The actress Maria Bello, he found out, is no relation. But through Geni, Bello has been able to connect with relatives half a world away, including a large contingent in his ancestral town of Vibonati, Italy. "It's awesome — I've met cousins I didn't even know I had," he said, navigating to a profile of a striking female second cousin, Anna Maria Bello. "She even called me and we talked on the phone."

Did the almost-strangers have anything much to discuss?

"She's my cousin," he said, laughing. "You talk about everything!"

The Bellos take full advantage of Geni's multimedia and interactive features. A built-in Google Map shows clusters of colored dots wherever on Earth a Bello relative is to be found. In the "Photos" section of the site, Bellos have posted more than 50 albums of digital pictures, visible to everyone in the tree. The "Calendar" lists hundreds of birthdays and anniversaries ("I'll never miss one again," said Bello), and the "Discussion" forum lets relatives weigh in on pressing familial issues — such as when's a good date for the reunion?

Geni "does everything but make coffee," gushed Bello.

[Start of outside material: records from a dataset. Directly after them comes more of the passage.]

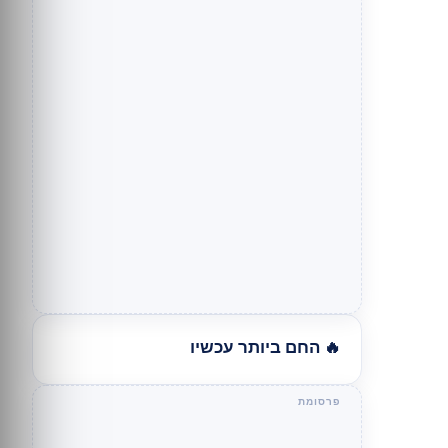
🔥 החם ביותר עכשיו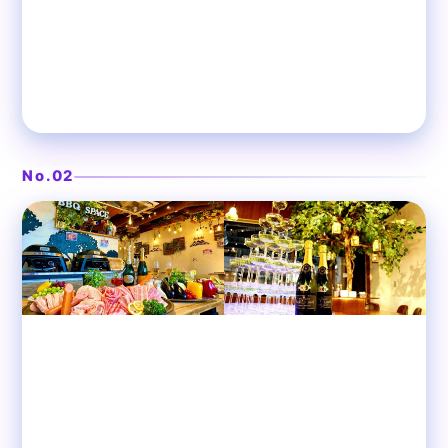
本格ビストロ料理の隠れ家
渋谷ガーデンスペース道玄坂
❯
店
No.02
渋谷
ビストロ肉酒場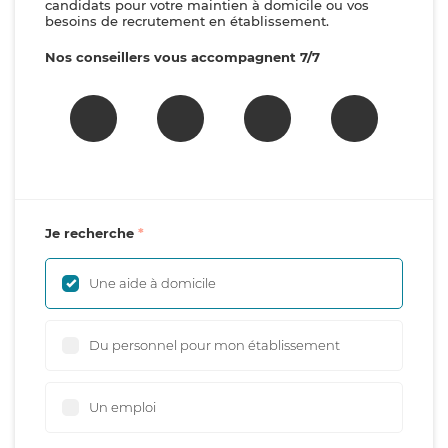
candidats pour votre maintien à domicile ou vos
besoins de recrutement en établissement.
Nos conseillers vous accompagnent 7/7
Je recherche
Une aide à domicile
Du personnel pour mon établissement
Un emploi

A moment later, he remembered a question he had for his wife. "What's the name of the famous singer your brother's related to?" he yelled to her.

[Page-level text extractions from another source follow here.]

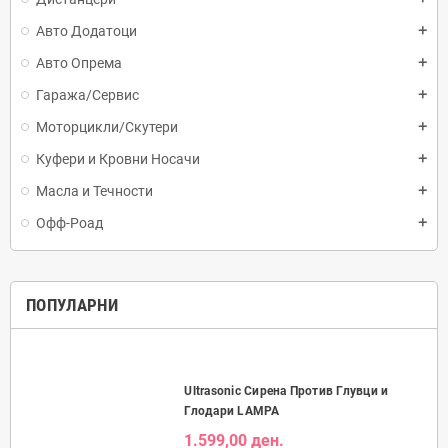
Авто Додатоци
Авто Опрема
Гаража/Сервис
Моторцикли/Скутери
Куфери и Кровни Носачи
Масла и Течности
Офф-Роад
ПОПУЛАРНИ
Ultrasonic Сирена Против Глувци и
Глодари LAMPA
1.599,00 ден.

To be sure, from Spithost's relationship to the queen, to Bello's wife's brother's relation to the famous singer, it seems everyone has at least one publicly known person in the family tree. Screenwriter Jay Lavender ("The Break-Up"), 32, said by phone that he hoped to build his Geni tree up enough to confirm family lore.

His grandmother, he said, repeatedly had told him that his great-great-great-great-grandfather Hugh Barker was an ancestor of erstwhile "The Price Is Right" host Bob, making Lavender and Barker some sort of distant cousins.

"But you never know what's chatter and what's true," he said.

A moment later, Bello's wife remembered the name: Nana Caymmi of the legendary Caymmi family of Brazilian singers and songwriters. Bello looked up Nana's profile on the Geni tree. Yep, turned out Nana was his brother-in-law's father-in-law's ex-wife. Free tickets?